For travelers simply happening-upon the mining museum, a quick visit often becomes an all-day exploration. The destination was opened in 1963, just 20 years prior to the decline and eventual dissolution of mining in the region. But before its demise, Butte attracted the world as one of the most productive copper mines in the world. The site, the Orphan Girl Mine, is marked by the 100-foot headframe descending deep into the rock below. During the summer, guided underground tours are a particular highlight of the museum. The surrounding “town” of Hell Roarin' Gulch echoes the western lifestyle of centuries past and honors the over 2,500 people who lost their lives during its construction and operation.
The Conrad family played an important role in extending manifest destiny into Montana. They settled, and helped others settle, the West. They earned their money as successful cattlemen, and then as influxes of travelers arrived via railroad, the Conrads transitioned into real estate and mining. During a tough pioneer era, the family possessed valuable foresight that many lacked—they enriched Montana and played a role in preserving the buffalo (establishing the National Bison Range Herd). The mansion is only available via guided tour, but the raw history in general and the retro-dress exhibit in particular definitely make it worth while.
A collection of four national wildlife refuges, the Bison Range is a scenic expanse of western high prairie—true Big Sky country. It was established by Teddy Roosevelt in 1908, marking the first time federal funds were allotted to protect a specific species. The immense site itself is all about wildlife and scenery: The drive and encounters with animals are singular. Gas up your vehicle at the Moiese Mercantile near the front gate and settle-in for a cruise through living wilderness.
As the “guardian of Montana’s memory,” the Montana Historical Society is the official state repository for records of permanent value. The museum is an impressive collection of fine art, archaeology, and it preserves the original Governor’s Mansion. A particularly intriguing aspect is its ideal presentation of Montana frontiersmen history. It’s a wonderful, state-funded representation of history and local art.
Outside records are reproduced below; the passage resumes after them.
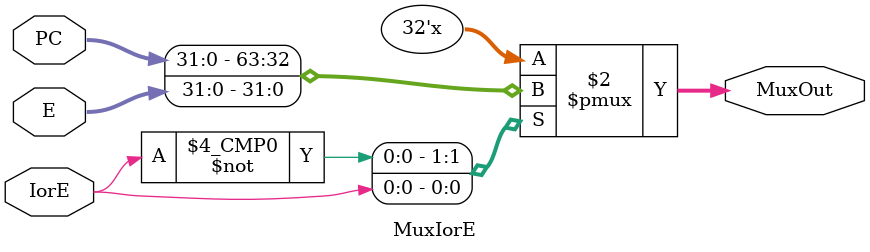
<source format=v>
module MuxIorE(IorE, PC, E, MuxOut);

input IorE;
input [31:0] PC;
input [31:0] E;
output reg [31:0] MuxOut;

always @ (IorE)
begin

case(IorE)
1'd0:MuxOut <= PC;
1'd1:MuxOut <= E;
endcase

end
endmodule

</source>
Not all prisons are created equal. The Territorial Prison in Deer Lodge is historic for its particular harshness and its hodge-podge of inmates. The century-long operation welcomed its first incarcerate in 1871. Within the cold, stony fortress, prisoners adorned drab gray and followed a painted yellow line around the complex. Those who threatened escape wore concrete shoes and the occasional bribery scandal between inmate and guard exploded into riot. The walls still reverberate with stories and scandal, and tours of the prison give life to its long history.
The Waldorf Astoria. The Plaza Hotel. The Moss Mansion. These architectural masterpieces were all designed by Henry Hardenbergh. And all have been featured on the silver screen. Simultaneously capitalizing upon and helping fuel the vibrancy of Billings at the time, the Moss family felt at the epicenter of the (western American) world. PB Moss wrote to his wife: “There is more happening in Billings, Montana, at midnight than at noon in Paris, Missouri.” The mansion embodies the developing west at the time: Beautifully antique yet surprisingly inventive and full of then-modern amenities. The guided tours bring one in intimate contact with the home and its century-worth of Montanan pioneering.